Published at Wednesday, December 06th 2017. by Edith Jacobs in Home Design.
Here are some of the best benefits of a universal home design:
Overall, the report indicates a trend of stabilization in the design of kitchens and bathrooms with notable upticks in certain areas. Savvy renovation and remodeling contractors are cashing in on the number of households that renounced popular features during the downturn. Meanwhile, others expect more remodeling and addition options as the size of kitchen and bath design continues to increase in new home construction.
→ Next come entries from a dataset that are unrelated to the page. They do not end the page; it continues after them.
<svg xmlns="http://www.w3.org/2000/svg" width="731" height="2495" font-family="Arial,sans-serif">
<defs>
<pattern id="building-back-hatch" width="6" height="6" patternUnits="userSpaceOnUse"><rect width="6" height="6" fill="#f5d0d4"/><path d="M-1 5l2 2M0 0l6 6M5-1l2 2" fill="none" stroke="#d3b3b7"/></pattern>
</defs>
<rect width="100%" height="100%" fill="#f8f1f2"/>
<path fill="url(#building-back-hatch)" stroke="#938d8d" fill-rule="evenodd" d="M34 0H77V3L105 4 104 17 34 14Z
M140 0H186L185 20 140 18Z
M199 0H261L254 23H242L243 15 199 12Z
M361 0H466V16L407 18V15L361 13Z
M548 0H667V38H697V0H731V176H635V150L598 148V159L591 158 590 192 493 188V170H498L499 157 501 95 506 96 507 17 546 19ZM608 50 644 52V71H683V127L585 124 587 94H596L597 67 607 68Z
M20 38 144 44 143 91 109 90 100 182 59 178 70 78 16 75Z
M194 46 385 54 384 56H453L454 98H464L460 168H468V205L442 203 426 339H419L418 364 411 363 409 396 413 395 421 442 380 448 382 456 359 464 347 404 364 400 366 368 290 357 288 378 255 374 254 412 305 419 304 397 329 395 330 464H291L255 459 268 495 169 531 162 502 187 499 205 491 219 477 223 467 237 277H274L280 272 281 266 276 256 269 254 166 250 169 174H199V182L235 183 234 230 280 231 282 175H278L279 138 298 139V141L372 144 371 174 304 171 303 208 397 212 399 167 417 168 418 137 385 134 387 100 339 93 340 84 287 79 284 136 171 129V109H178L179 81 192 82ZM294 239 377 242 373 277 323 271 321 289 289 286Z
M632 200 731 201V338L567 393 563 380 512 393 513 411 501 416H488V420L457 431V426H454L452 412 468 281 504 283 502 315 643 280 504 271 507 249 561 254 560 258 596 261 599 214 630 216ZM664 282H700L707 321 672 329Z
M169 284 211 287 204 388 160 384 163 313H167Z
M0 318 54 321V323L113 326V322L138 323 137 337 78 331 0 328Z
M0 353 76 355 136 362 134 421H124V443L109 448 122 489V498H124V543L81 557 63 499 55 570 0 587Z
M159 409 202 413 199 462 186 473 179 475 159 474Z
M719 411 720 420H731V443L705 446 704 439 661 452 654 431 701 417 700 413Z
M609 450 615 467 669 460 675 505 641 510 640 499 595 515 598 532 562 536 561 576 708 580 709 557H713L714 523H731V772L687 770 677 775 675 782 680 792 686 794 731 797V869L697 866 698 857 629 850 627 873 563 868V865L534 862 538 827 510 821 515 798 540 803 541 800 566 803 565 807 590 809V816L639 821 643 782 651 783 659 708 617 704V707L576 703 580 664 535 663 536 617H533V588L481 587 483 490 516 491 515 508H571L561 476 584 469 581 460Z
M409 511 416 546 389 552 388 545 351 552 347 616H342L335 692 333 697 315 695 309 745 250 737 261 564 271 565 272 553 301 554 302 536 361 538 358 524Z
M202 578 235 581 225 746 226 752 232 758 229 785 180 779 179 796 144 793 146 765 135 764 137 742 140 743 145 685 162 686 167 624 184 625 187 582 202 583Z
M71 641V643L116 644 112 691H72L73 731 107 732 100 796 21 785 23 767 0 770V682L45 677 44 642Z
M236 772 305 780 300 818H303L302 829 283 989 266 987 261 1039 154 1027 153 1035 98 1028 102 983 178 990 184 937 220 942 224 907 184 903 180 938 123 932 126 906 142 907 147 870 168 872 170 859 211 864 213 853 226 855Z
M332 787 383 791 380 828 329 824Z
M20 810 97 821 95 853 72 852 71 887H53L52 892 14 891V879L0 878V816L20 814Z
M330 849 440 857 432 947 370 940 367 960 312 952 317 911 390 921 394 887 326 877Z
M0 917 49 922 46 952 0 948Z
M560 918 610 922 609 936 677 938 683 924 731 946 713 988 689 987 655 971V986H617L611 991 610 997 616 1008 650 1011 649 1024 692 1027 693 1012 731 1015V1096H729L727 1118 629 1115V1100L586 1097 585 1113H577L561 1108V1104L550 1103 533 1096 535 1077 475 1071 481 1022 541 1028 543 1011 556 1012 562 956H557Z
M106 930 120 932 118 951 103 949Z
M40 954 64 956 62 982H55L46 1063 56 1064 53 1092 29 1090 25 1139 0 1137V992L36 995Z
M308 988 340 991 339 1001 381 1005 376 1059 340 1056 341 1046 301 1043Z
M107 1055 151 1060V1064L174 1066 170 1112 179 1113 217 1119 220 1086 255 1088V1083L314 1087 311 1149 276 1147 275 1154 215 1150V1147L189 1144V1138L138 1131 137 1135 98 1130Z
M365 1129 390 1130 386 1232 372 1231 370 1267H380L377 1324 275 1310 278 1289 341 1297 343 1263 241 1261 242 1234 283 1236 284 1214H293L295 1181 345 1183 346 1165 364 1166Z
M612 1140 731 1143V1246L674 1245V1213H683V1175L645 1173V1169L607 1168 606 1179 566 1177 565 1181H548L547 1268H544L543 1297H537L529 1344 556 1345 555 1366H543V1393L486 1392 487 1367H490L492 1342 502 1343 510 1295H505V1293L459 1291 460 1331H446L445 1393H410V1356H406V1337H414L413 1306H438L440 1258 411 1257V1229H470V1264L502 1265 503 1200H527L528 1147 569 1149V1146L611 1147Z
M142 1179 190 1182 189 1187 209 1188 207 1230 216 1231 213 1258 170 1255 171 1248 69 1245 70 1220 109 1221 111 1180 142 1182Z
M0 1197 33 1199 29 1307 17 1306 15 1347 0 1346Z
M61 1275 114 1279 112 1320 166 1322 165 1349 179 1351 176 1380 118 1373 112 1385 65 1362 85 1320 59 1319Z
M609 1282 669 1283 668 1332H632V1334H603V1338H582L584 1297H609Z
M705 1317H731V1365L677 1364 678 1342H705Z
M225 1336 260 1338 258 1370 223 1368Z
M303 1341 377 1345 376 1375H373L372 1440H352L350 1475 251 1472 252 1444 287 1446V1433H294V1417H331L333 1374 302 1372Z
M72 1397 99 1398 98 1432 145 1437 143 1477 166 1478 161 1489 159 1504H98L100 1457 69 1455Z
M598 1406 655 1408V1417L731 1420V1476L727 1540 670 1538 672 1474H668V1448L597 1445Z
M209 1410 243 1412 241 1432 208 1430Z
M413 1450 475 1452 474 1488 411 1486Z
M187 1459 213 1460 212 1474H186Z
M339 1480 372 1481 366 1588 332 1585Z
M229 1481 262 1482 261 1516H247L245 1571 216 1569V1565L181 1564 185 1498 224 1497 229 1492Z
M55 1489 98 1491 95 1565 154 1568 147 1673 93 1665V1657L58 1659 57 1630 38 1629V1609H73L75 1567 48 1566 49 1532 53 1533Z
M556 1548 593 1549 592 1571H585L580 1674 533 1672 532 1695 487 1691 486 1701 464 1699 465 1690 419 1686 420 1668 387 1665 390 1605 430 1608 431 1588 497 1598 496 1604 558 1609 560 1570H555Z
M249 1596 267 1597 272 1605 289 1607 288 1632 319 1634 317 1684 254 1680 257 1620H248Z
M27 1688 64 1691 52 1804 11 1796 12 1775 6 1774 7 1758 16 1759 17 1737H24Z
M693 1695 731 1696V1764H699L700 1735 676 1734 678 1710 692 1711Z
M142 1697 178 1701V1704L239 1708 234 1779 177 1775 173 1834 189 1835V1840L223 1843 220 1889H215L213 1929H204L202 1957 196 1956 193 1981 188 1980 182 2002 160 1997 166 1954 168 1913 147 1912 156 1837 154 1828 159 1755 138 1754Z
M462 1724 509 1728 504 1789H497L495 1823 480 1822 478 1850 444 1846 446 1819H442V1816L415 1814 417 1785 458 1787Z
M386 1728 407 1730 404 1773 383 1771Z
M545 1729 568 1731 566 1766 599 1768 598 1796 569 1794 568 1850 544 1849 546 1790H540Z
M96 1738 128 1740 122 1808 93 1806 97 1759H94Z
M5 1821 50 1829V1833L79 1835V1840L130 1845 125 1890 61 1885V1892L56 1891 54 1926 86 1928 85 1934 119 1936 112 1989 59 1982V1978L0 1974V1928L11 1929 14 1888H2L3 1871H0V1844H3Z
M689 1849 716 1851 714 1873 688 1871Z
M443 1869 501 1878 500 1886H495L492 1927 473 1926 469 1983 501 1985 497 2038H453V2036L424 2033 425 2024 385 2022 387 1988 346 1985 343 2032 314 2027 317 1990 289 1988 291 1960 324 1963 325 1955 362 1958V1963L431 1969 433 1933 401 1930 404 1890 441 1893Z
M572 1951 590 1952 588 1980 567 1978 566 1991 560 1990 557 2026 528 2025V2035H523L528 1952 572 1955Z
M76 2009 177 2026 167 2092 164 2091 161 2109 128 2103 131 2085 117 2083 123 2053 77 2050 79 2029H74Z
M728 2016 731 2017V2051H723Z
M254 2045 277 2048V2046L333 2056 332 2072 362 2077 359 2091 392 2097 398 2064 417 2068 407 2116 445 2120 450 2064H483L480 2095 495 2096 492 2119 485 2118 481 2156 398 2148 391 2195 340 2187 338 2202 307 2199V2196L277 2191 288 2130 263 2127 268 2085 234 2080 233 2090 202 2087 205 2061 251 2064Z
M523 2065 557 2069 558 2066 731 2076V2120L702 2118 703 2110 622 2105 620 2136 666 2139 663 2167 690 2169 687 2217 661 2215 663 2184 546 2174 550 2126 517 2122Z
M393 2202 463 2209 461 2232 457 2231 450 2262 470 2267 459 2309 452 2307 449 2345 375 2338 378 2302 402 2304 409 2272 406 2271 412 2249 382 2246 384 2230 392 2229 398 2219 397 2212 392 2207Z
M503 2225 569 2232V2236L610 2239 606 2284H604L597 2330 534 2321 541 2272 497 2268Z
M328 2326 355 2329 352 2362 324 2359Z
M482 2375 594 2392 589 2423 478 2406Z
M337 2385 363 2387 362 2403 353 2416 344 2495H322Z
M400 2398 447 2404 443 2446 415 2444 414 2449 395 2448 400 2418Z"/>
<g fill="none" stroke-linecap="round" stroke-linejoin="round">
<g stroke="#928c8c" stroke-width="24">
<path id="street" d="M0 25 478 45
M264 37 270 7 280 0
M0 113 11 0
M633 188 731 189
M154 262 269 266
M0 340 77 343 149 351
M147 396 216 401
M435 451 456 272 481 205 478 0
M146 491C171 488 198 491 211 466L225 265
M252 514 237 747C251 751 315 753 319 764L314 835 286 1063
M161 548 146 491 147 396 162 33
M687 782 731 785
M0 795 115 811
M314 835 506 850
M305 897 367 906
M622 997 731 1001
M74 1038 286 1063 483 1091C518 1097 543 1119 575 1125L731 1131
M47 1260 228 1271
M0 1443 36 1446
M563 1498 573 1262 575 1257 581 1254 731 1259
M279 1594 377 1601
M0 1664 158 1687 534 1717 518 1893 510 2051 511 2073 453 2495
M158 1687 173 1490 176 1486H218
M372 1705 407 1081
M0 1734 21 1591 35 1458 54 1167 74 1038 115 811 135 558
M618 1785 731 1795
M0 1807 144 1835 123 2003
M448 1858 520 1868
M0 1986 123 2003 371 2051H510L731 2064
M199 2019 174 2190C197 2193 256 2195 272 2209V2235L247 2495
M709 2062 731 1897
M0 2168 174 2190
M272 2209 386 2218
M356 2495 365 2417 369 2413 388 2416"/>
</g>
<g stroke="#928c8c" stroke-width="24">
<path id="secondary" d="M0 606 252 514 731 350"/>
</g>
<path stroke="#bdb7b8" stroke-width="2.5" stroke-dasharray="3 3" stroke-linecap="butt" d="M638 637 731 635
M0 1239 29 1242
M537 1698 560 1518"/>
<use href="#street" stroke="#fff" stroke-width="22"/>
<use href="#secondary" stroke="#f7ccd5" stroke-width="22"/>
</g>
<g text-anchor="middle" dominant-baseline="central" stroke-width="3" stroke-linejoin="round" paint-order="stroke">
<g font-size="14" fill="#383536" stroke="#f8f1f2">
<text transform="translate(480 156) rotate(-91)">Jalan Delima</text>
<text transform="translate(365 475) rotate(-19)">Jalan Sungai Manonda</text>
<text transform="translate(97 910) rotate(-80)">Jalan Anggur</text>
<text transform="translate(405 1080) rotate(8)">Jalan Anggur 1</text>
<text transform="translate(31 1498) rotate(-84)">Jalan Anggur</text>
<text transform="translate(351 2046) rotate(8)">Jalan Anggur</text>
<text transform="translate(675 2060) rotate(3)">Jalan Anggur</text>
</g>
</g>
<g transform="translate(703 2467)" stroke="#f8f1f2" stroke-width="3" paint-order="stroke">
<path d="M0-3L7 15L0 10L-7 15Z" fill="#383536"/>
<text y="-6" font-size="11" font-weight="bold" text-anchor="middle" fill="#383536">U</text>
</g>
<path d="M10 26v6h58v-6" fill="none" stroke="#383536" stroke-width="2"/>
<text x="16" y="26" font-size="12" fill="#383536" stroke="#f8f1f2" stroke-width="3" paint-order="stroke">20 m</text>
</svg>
Contractors are already beginning to mount advertising campaigns aimed at these unique customers. It remains to be seen if homes constructed in the residential downturn will become the latest, hottest market.
Given the opportunity to build simple home designs enable the homeowner to add personal touches to customize their future home so that it meets their own needs. For instance, a very outgoing and athletic family needs solutions to store away their sporting equipment when its not in use, but in a way that their equipment is easy to reach whenever necessary. This is what makes a home functional, and it is imperative in modern home design. Future homeowners can work side-by-side with architects to customize their homes to perfect them according to their individual lifestyles. It can be a small adjustment to increase the size of a closet, which could make all the difference, but would likely not greatly affect the budget.
Because lot sizes vary from large to small, setbacks may be an issue. Another factor is whether or not the site is level or has a slope. Sloped sites are quite workable but present unique challenges that must be considered. Generally on sloped lots the hangars are placed on the lower section and the home on the higher section which allows the home and hangar to blend with one another nicely.
A universal home design is a growing concept in house planning and construction that provides for changes that can occur in living such as disability issues, aging and general accessibility for everyone. Many homes today are built with the idea that no matter who the occupant is, the living spaces within as well as outside the home, should be readily used by just about anyone. A growing number of home designers, builders and contractors are embracing this concept as the baby boomer population ages and a new wave of disabled or elderly home occupants emerge.